Hal ini sangat terlihat ketika Indonesia perlu menciptakan standar ganda dalam memberlakukan keadilan bagi setiap warga negara didalamnya. Dalam pernyataan berikut ini, saya ingin menyinggung isu yang agak sensitf untuk dibahas. Hal ini bukan bertujuan untuk memprovokasi, namun untuk memberikan contoh terkait bagaimana unsur kesetaraan masih belum dapat dicapai Indonesia hingga saat ini.

 

Penutupan Gereja Yasmin dan HKBP Filadelfia

Saya melihat bahwa dalam beberapa kurun waktu terakhir ini  pemerintah pusat tidak mampu untuk menyelesaikan rasa keberagaman antar umat beragama secara tuntas, seperti yang terjadi di Bogor, ketika Gereja GKI Yasmin dan HKBP Filadelfia masih belum diselesaikan. Peristiwa yang telah berlangsung sejak lama tersebut tidak terselesaikan hingga saat ini. Dari pemerintah pusat hingga pemerintah daerah, sangat terlihat bahwa usaha yang dilakukan untuk menyelesaikan kasus tersebut sangat minim. Dari kasus ini, hal yang sangat dapat saya lihat adalah pemerintah daerah , pemerintah pusat dan kabinetnya masih belum dapat memberikan solusi yang layak untuk memberlakukan setiap masyarakat dengan standar keadilan sesuai dengan sila pertama dan sila kelima dari Pancasila.

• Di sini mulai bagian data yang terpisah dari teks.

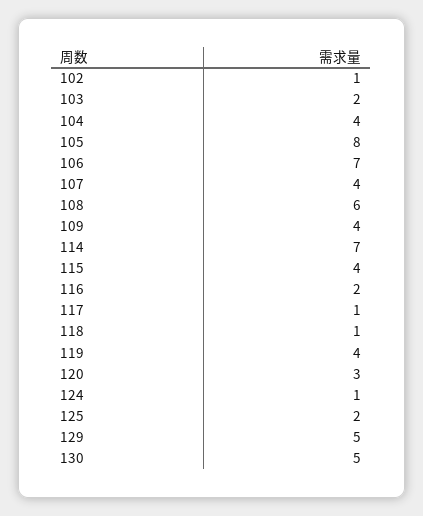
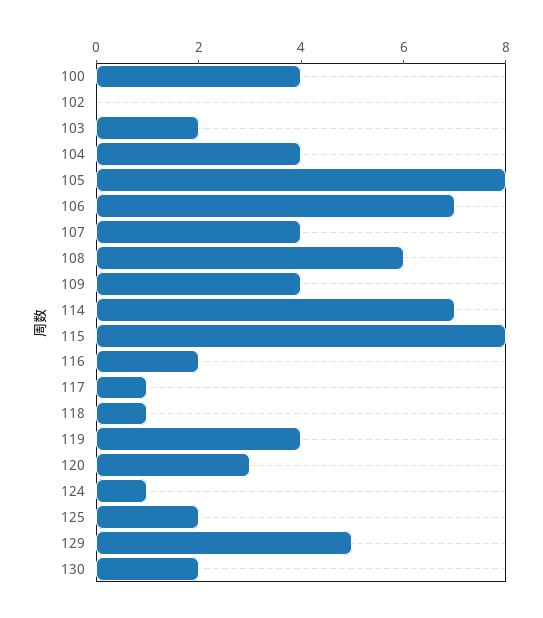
102: 1 -> 0
115: 4 -> 8
130: 5 -> 2
100: none -> 4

Dalam kasus ini, saya percaya bahwa hal yang perlu diperhatikan bagi pihak pemerintah adalah keputusan yang mereka ambil akan menciptakan budaya dan tradisi dalam beberapa waktu kedepan. Keenganan pemerintah dalam membiarkan masalah tersebut memiliki dampak jangka panjang yang akan berdampak kepada bagaimana masyarakat memberlakukan kalangan lainnya. Saya melihat bahwa keenganan pemerintah dalam menyelesaikan masalah tersebut tidak membawa Indonesia kemana-mana, namun melemahkan nilai-nilai yang tertuang didalam Pancasila.

Apabila alasan pemerintah dalam menunda penyelesaian masalah tersebut adalah karena penolakan mayoritas masyarakat terhadap isu penutupan gereja, maka hal tersebut sangat tidak sejalan dengan nilai-nilai yang tertuang didalam Pancasila. Pancasila bertujuan untuk memberikan keadilan bagi setiap masyarakat, ketika Indonesia perlu saling menjaga rasa persatuan diantara masyarakat Indonesia yang sangat beragam. Saya rasa ada perbedaan yang sangat besar antara nilai kesetaraan dengan memberikan pihak mayoritas dalam menentukan langkah kebijakan yang akan diambil pemerintah. NIlai kesetaraan memberikan kesetaraan dan perlakuan yang seimbang baik bagi mayoritas dan minoritas, dan bukan yang mayoritas yang berkuasa. Nilai-nilai kesetaraan inilah yang akan memberikan kesempatan yang sama besar bagi setiap entitas masyarakat untuk menikmati rasa kebebasan yang dimiliki setiap individu untuk menjalankan ibadahmya masing-masing. Dengan demikian, nilai kesetaran dan majority rule memiliki perbedaan yang begitu kontras. Oleh karena itu, pemerintah dan masyarakat Indonesia sangat perlu meninjau kembali makna kehidupan kebersaman dalam perbedaan. Sebagai masyarakat Indonesia, jangan sampai nilai kesetaraan dan keadilan dicampuradukkan menjadi satu, sehingga menciptakan budaya yang tidak sesuai dengan nilai-nilai Pancasila.

 

Kasus Tolikara

Hingga saat ini, nilai-nilai toleransi masyarakat Indonesia sebagai sebuah kesatuan sedang di uji. Kasus tersebut dapat menjadi tolak ukur yang baik dalam menilai terkait seberapa jauh masyarakat Indonesia mampu bekerjasama dalam menyelesaikan konflik yang terjadi di beberapa daerah bangsa Indonesia. Dalam hal ini, kita dapat sama-sama menilai apakah bangsa Indonesia mampu mengutamakan nilai-nilai kebersamaan dibandingkan dengan nilai-nilai agama dan lokal, yang cenderung sangat dominann di Indonesia.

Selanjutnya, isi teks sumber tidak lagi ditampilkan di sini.